Apr
27
Filed Under (A.T. Tennessee, Appalachian Trail 1997) by admin on 27-04-2009

April 27, 1997 (Day 39 – milepoint 411.2 – Watauga Lake Shelter)

Highlight of the day – A spontaneous hitch into Hampton, TN with Easy Chair and Guggenheimer for a few extra snacks before the big push to Damascus, VA. No problem getting a ride to the Texaco Food Mart, which, to our pleasant surprise, also had a Subway! The women working there watched wide-eyed as we feasted on subs, ice cream, chips, cookies, and beef jerky.

We grabbed another sub each for the road and within minutes a red pick-up welcomed us into the rear cab. A rescue-squad volunteer, his wife and little girl took us out of their way to get us back to the trail. With very full bellies, we were very happy that the shelter was only 1.5 miles from the road.

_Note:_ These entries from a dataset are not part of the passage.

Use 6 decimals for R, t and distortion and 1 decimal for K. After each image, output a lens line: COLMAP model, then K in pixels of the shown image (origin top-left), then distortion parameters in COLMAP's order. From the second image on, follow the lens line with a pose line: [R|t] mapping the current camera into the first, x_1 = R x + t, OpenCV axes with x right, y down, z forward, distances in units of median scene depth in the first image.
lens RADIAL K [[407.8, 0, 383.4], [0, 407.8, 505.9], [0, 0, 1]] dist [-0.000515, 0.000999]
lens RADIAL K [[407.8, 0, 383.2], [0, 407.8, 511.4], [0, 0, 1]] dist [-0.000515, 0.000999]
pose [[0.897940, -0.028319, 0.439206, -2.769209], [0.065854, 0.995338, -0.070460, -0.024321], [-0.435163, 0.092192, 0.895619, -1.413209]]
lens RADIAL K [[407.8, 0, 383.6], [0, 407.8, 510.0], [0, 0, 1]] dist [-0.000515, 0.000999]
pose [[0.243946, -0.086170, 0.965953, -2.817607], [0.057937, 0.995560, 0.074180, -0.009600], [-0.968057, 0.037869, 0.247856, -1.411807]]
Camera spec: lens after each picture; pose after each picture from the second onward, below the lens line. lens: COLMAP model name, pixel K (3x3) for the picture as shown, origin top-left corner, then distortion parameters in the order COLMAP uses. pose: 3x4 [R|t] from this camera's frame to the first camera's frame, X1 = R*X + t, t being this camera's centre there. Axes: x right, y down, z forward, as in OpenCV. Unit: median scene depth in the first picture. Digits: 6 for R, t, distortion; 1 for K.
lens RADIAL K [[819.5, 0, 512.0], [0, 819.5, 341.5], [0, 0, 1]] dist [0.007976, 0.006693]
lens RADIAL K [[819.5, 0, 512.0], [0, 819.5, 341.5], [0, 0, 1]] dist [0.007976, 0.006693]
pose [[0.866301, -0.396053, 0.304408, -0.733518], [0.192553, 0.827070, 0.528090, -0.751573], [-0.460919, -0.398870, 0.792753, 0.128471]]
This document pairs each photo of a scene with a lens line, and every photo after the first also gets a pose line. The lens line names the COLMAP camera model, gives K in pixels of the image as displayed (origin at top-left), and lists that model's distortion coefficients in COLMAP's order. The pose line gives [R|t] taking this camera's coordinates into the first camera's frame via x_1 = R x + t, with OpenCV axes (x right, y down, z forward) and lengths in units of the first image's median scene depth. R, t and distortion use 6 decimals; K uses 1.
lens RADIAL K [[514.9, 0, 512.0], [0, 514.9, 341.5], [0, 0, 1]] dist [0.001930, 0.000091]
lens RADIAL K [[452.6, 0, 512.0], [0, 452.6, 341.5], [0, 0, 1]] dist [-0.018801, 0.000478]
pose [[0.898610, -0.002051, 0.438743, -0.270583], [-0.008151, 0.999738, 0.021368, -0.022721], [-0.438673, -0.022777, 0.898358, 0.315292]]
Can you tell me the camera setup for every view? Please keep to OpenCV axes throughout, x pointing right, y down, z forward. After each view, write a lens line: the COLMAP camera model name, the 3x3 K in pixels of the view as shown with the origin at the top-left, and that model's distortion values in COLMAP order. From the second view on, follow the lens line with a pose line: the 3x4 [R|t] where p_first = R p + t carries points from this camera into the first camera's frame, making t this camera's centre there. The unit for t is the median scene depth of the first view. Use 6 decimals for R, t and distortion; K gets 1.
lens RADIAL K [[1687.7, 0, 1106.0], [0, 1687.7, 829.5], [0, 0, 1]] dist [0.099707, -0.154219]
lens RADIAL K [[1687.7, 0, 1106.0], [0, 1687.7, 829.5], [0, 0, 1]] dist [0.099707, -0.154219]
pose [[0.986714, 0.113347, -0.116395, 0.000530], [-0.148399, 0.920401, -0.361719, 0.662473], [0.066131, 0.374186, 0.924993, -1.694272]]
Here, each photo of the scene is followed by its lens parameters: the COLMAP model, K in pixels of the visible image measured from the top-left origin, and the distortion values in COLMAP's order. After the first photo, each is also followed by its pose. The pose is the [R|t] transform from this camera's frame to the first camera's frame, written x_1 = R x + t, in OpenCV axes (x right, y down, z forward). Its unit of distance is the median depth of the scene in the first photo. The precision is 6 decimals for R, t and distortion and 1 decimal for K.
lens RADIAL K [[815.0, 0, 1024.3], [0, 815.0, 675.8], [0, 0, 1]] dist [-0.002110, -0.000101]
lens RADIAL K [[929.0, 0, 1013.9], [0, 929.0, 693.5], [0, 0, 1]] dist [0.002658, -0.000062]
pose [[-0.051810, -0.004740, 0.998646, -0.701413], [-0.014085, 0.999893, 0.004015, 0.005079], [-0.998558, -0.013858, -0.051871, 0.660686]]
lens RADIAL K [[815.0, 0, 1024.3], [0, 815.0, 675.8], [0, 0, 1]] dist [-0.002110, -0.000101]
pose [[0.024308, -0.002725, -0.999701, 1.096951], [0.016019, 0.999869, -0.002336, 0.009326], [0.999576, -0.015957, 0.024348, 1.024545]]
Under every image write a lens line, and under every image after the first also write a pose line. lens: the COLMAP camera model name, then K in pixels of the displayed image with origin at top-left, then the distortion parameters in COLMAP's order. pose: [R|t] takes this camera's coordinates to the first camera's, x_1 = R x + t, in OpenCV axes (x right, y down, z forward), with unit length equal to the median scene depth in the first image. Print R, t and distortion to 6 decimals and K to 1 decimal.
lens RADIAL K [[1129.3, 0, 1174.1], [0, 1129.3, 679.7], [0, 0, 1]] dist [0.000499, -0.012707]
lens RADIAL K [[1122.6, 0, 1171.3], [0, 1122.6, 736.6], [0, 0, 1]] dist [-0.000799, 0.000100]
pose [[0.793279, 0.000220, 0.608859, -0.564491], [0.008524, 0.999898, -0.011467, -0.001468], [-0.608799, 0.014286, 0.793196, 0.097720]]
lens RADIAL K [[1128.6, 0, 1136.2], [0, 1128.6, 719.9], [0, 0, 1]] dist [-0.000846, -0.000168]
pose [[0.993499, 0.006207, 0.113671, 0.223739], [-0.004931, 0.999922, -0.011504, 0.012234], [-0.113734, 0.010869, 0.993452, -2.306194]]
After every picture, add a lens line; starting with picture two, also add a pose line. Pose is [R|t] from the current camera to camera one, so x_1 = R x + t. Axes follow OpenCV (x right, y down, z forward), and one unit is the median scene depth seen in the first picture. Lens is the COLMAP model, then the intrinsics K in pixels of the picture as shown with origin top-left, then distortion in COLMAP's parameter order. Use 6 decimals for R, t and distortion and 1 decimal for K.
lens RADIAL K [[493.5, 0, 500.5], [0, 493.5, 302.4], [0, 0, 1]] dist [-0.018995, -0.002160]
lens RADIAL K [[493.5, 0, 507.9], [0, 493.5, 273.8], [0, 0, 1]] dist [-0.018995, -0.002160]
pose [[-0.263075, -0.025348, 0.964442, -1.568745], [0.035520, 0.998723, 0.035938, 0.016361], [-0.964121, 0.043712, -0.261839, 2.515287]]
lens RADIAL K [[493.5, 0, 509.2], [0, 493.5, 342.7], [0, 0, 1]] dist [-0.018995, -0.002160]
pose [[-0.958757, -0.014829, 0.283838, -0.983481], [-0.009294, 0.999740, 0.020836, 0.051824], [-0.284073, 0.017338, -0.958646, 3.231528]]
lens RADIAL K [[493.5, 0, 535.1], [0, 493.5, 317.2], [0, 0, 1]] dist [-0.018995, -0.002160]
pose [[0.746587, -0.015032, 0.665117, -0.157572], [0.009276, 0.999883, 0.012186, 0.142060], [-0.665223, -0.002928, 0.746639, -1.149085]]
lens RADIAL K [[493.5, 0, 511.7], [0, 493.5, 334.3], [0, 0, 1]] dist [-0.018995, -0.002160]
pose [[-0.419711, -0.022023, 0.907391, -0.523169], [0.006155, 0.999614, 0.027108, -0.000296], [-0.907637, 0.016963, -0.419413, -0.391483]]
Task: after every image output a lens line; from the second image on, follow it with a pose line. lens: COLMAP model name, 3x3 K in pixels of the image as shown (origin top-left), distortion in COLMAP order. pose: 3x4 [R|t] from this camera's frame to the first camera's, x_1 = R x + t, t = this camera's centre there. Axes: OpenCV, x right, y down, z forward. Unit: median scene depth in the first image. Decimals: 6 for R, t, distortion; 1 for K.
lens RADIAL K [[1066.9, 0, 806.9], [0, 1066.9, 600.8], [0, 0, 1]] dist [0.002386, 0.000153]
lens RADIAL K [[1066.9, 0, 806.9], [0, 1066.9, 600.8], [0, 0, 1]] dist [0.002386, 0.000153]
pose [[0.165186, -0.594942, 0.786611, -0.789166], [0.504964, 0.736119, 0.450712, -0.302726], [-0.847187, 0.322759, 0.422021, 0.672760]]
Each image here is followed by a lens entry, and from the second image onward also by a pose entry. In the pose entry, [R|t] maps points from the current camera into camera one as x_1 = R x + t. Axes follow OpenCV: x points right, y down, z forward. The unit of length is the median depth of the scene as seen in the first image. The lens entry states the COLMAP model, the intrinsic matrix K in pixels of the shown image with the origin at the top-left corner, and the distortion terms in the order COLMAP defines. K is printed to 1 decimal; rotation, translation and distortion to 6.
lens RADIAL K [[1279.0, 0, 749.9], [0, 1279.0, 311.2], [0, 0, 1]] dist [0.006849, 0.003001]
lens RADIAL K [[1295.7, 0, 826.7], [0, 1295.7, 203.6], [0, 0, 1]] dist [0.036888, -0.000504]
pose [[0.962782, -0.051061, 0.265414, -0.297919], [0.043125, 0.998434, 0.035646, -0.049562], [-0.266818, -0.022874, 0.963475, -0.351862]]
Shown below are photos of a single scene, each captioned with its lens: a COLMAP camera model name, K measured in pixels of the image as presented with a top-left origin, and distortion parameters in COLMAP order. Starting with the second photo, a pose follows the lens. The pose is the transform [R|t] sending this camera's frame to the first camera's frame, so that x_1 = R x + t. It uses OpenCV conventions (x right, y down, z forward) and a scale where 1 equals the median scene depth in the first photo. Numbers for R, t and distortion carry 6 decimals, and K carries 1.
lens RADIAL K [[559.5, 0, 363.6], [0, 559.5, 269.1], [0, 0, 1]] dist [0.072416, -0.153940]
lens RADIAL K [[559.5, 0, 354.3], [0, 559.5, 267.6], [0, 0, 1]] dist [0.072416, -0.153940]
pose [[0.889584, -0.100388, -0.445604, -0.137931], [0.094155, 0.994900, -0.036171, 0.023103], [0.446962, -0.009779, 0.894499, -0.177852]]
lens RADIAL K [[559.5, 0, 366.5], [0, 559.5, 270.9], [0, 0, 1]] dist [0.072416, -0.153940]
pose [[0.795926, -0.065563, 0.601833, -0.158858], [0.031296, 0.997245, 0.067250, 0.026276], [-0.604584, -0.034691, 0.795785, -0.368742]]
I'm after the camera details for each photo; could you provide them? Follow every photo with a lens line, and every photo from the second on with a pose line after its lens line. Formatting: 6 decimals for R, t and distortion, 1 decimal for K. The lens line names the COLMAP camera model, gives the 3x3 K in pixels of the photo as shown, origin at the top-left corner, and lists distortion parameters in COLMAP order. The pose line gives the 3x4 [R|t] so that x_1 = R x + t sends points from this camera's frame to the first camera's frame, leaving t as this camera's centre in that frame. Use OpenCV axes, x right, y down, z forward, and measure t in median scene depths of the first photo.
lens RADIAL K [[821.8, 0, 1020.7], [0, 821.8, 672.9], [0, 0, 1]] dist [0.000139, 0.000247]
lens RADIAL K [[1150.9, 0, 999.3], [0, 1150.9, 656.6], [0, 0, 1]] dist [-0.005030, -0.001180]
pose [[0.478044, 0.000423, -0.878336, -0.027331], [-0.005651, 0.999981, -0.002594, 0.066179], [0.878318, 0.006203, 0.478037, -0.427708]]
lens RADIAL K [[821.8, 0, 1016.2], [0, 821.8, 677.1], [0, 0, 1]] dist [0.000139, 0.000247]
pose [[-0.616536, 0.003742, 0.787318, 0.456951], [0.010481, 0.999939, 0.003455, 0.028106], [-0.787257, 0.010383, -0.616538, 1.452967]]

I never thought I would classify 16 miles as an easy day, but after yesterday’s horrendous 22, today was a breeze.

Still, no matter what the mileage, each day seems like three. So much to see. So many thoughts providing great internal entertainment. Sure beats a television.

Aquaholic

April 27, 2009

Hey Aquaholic,

I feel like I need to start digging a little deeper into some issues. Unconsciously, I’ve been protecting you a bit from the accumulative reality of what I have created in my life, essentially by trying to balance the negative with a bunch of positive so as not to be a drag.

Perhaps I’ve been protecting myself a bit, too. One of the scary things about this blog is that it is open to the public and very personal. Are my circumstances and feelings much different than what many other people are dealing with in this day and age? Perhaps not. Do they reveal things about my character that make me uncomfortable knowing that certain people will read this thing? Most certainly. Yesterday I talked about depression – am I putting potential job opportunities at risk by exposing myself like this? It is very possible.

I need to accept that I will be judged through this. Hell, I’m judging myself. But perhaps that is healthy and functional to a point. Perhaps it is even necessary.

You are my trusted audience. I serve you so that you may serve me. The magic and the meat reside in the truth of the journey. That is what you deserve.